Wednesday, August 31, 2005

Train pain

August 31, 2005


Dear Ugly Lady on the N Train,


You may remember me, I'm the guy in the yellow shirt sitting across from you on the train this morning. The one quietly minding his own business, lost in his own grumpiness, with the white things in his ears? The one who, when you couldn't get his attention, you had the three other people sitting around him physically touch in order to do so? Leading him to believe there was some sort of emergency, or he'd dropped his wallet, or you were choking on a chicken bone? And then, when he did look up, you were still waving your paper in his face and rolling your eyes? And then he took the little white things out of his ears so you could ask him, with all due urgency, if this train was stopping at Ditmars? And he said he didn't know, so then you asked the guy sitting directly next to you, who had the answer all along?

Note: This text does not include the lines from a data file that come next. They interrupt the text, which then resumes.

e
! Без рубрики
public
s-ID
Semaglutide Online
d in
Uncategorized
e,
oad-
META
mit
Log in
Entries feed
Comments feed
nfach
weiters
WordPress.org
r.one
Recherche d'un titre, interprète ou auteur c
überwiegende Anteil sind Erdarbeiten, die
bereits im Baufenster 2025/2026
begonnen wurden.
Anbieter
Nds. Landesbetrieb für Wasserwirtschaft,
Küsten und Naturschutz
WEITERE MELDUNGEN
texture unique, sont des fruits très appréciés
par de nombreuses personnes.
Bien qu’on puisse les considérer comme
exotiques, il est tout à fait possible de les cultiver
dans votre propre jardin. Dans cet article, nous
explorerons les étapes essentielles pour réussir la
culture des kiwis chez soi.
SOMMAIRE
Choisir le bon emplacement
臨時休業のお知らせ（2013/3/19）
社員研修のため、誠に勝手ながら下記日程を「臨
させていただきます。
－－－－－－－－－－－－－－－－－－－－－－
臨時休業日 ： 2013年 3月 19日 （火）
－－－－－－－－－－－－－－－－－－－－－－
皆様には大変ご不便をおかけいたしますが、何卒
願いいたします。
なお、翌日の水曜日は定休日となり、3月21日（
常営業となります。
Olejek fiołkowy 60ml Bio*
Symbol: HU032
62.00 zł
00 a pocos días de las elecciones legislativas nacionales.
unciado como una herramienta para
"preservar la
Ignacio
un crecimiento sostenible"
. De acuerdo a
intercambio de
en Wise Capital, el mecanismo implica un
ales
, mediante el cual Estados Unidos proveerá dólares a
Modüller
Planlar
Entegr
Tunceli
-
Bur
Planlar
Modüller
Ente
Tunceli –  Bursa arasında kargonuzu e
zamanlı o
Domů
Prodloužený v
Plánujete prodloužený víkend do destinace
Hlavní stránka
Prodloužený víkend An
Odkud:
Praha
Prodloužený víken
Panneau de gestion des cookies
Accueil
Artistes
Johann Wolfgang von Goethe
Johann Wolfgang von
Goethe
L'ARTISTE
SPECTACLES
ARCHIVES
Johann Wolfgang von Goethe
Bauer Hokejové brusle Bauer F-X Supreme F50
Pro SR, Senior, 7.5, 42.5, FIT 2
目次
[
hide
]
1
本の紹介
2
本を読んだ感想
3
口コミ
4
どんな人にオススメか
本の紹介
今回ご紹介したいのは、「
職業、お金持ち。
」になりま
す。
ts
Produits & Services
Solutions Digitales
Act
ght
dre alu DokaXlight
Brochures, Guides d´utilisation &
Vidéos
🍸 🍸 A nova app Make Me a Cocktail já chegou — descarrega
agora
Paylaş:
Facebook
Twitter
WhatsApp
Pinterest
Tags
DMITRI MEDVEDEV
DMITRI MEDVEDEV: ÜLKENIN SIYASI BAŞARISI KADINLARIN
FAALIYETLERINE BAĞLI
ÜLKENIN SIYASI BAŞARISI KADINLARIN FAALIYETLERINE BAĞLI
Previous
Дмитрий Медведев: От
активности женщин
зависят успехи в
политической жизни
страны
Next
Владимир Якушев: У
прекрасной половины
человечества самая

Yeah, well, that guy was me. And you raised my 6-on-a-scale-of-10 pissy mood to a 10.5. So here are some suggestions for the future:

a) if you need to know where a train stops, get off your big ugly ass and look at the map behind you;

b) it may not make sense, but New York has now become a place where people with white things in their ears are immune from any sort of social interaction, be it conversation, directions, or a speeding meat truck barreling down 8th Avenue. Because they can't hear you. Because there's this funny thing called music coming out of the white things;

c) the next time you want to prove a point regarding your obvious anger or frustration about people with little white things in their ears - or, perhaps, merely your anger and frustration about your own ugly ass face, or ass - please recall that you have already selected my morning to ruin once, and kindly move along to the next victim.

Here's to a good September!


Sincerely,
Groomzilla

3 Comments:

Anonymous Anonymous said...

maybe she thought you were cute and was desperate to talk to you.. and then was embarrassed when she saw how upset you became.. you are gorgeous.. even at university girls would see me talking to you and then once you walked away would run up to me and breathlessly ask me what you were like.. and fortunately or unfortunately at the time I was none the wiser to set them straight, ahem

10:13 AM  
Blogger Groomzilla said...

I love you. Oprah, I mean - not Daniel. Pincher.

11:08 PM  
Blogger Groomzilla said...

Just kiddin', L'il D. No more sad faces.